Corriere della Sera, 16 settembre 2024
Nel processo Open Arms Salvini la politica c’entra (per via dei 5 Stelle)
Il processo Salvini-Open Arms non è un processo politico, ma è un processo di derivazione politica. A consentirne la celebrazione, infatti, è stato il Senato della Repubblica quando nel 2020 concesse l’autorizzazione a procedere ribaltando la decisione dell’apposita Giunta: finì 149 a 141, con il voto favorevole e decisivo dei Cinque Stelle.
I quali a marzo 2019, quando ancora governavano con la Lega, si schierarono invece contro il processo all’allora ministro dell’Interno ugualmente accusato di sequestro di persona per aver trattenuto 150 migranti a bordo della nave italiana Diciotti, e per il quale un altro tribunale per i reati ministeriali aveva chiesto l’autorizzazione.
In quell’occasione i grillini affidarono la decisione al voto degli iscritti alla loro piattaforma telematica, ponendo un quesito che nei tribunali si chiamerebbe «domanda suggestiva», perché implicitamente suggeriva la risposta: «Il ritardo dello sbarco della nave Diciotti, per redistribuire i migranti nei vari Paesi europei, è avvenuto per la tutela di un interesse dello Stato?». Il 60 per cento disse sì, seguendo le indicazioni della classe dirigente del Movimento, e il processo fu negato. L’anno successivo, a maggioranza giallo-verde andata in fumo, i Cinque Stelle cambiarono opinione, e mandarono il loro ex alleato alla sbarra. Decisione politica, senza dubbio.
Dopodiché le carte sono tornate sul tavolo della Procura di Palermo, e la procedura ha seguito il suo corso secondo le regole dei codici penale e di procedura penale, come per tutti gli imputati. Senza più valutazioni politiche, bensì esclusivamente giuridiche. Sebbene di politica si sia parlato e molto, durante il dibattimento e nella requisitoria con cui i pubblici ministeri hanno chiesto la condanna. Ma è accaduto perché politica è stata la difesa del ministro, il quale ha sempre sostenuto di avere agito per seguire la linea concordata dalla maggioranza di governo, nel cui «contratto» c’era il contrasto all’immigrazione clandestina da perseguire con il coinvolgimento dell’Europa nell’accoglienza dei migranti giunti in Italia. Obiettivo da raggiungere con la strategia dei «porti chiusi» e il principio «prima la redistribuzione e poi lo sbarco».

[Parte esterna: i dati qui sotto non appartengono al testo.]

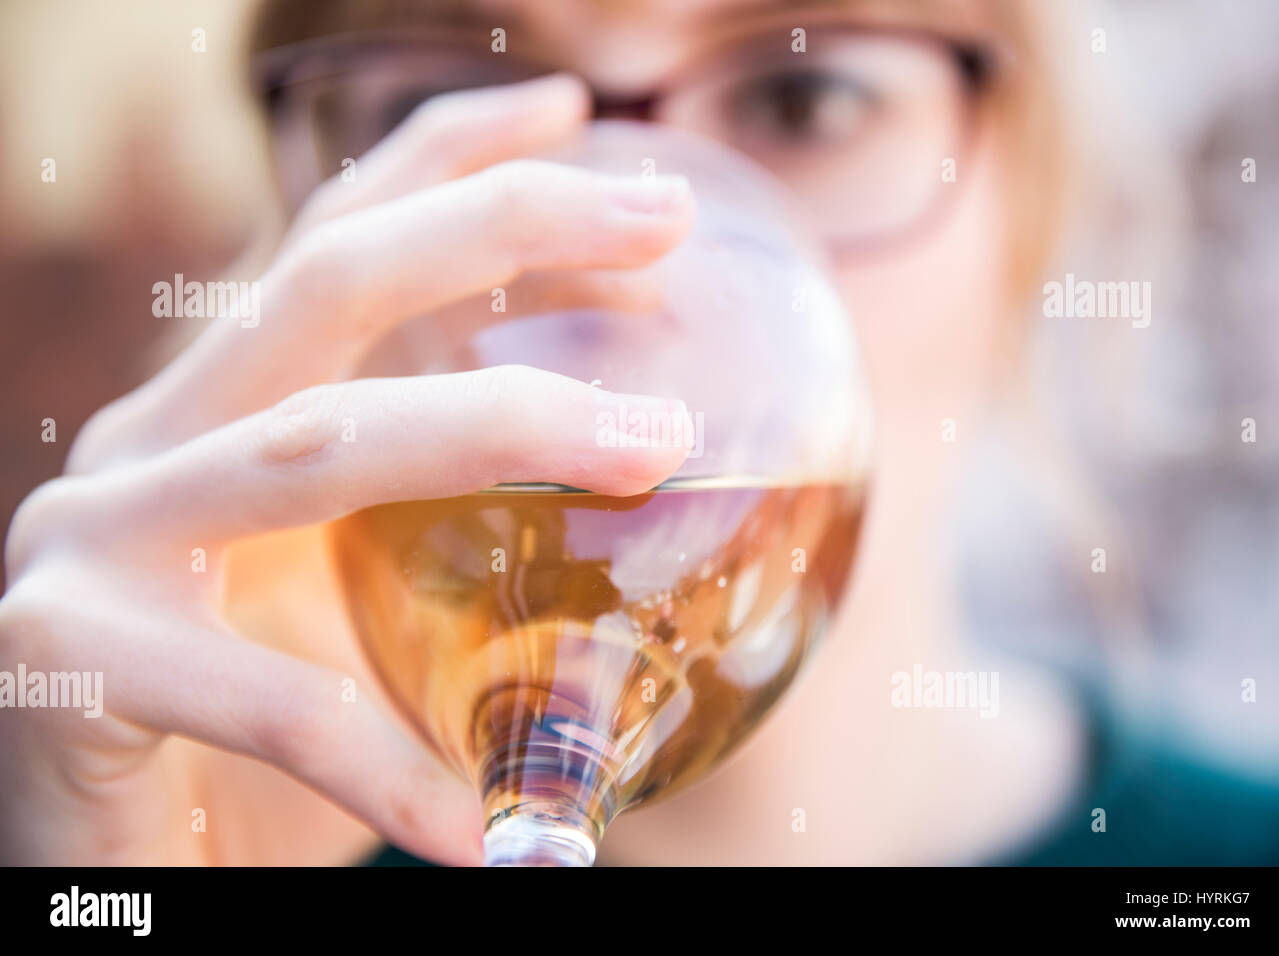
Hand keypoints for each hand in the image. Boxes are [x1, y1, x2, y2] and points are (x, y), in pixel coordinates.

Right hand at [0, 75, 694, 864]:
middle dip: (502, 223)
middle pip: (326, 282)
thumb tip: (642, 471)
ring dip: (502, 430)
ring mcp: (96, 542)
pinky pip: (271, 702)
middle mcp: (155, 447)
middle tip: (664, 212)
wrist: (107, 873)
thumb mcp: (367, 610)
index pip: (333, 243)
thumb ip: (451, 532)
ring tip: (658, 445)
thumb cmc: (250, 753)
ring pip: (314, 444)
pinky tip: (495, 831)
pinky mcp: (62, 661)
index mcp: (226, 419)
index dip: (446, 159)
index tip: (577, 114)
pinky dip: (394, 767)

Ne hanno discusso testimoni, avvocati e pm i quali, al momento di concludere, hanno ribadito che secondo le regole del diritto né «tavoli tecnici» né direttive governative «possono prevalere sulla legge del mare che non distingue il tipo di nave che procede al soccorso; prevede l’obbligo della “dovuta diligenza” gravante sia sullo Stato che su tutti i comandanti delle imbarcazioni; non ammette la chiusura dei porti in occasione di eventi di salvataggio; non arretra sulla competenza dello Stato nelle cui acque territoriali si sia verificato un evento di recupero naufraghi; sancisce a chiare note il principio di non respingimento oltre a quello della tutela rafforzata per i minori migranti». E sulla Open Arms ce n’erano alcune decine.
Inoltre nella fase del sequestro di persona a lui contestato Salvini perseguì in solitudine quella linea politica, senza più l’appoggio degli altri ministri né dell’allora premier Giuseppe Conte; soprattutto dopo che il Tar aveva sospeso il divieto d’ingresso della nave in acque italiane. Tutto questo è stato ricordato dai pm non per sostenere una linea politica inversa, ma per dimostrare il cosiddetto «elemento soggettivo» del reato, cioè la consapevolezza dell’imputato di agire contro le regole, per un fine da lui stesso dichiarato.
Di questo s’è trattato: valutazioni giuridiche che toccano – inevitabilmente, quando sotto processo è un ministro – questioni politiche. E tecnico-giuridici sono stati i calcoli che hanno portato alla richiesta di sei anni di reclusione. Raggiunta partendo dal minimo della pena previsto dal codice penale (tre anni) con l’aumento dovuto alla continuazione del reato (un sequestro per ogni migrante, valutato anch’esso al minimo previsto dalla legge) e dell’altro contestato: i rifiuti di atto d’ufficio reiterati per ogni richiesta di sbarco negata. E senza poter concedere, a parere della procura, le attenuanti generiche giacché nel certificato penale di Matteo Salvini c’è una condanna definitiva per diffamazione aggravata dall’odio razziale (commessa nel 2009 e sancita nel 2014) inflitta con un decreto penale che ha sospeso la pena.
Considerazioni sulle quali, dopo l’arringa della difesa che ovviamente la vede all’opposto dei pm, deciderà il tribunale, secondo le interpretazioni che darà delle stesse leggi e regole. Non opinioni politiche.
La premier Giorgia Meloni ha definito «incredibile» la richiesta di condanna per il suo vice; e il ministro dell’Interno Piantedosi, che durante l’inchiesta è stato indagato e poi archiviato in qualità di capo di Gabinetto di Salvini al Viminale, «una macroscopica stortura e un’ingiustizia». Commessa dalla stessa Procura che, per citare un precedente ancora recente e attuale, coordinò le indagini per la cattura di Matteo Messina Denaro; quel giorno la presidente del Consiglio si precipitò a Palermo per congratularsi con il procuratore in persona.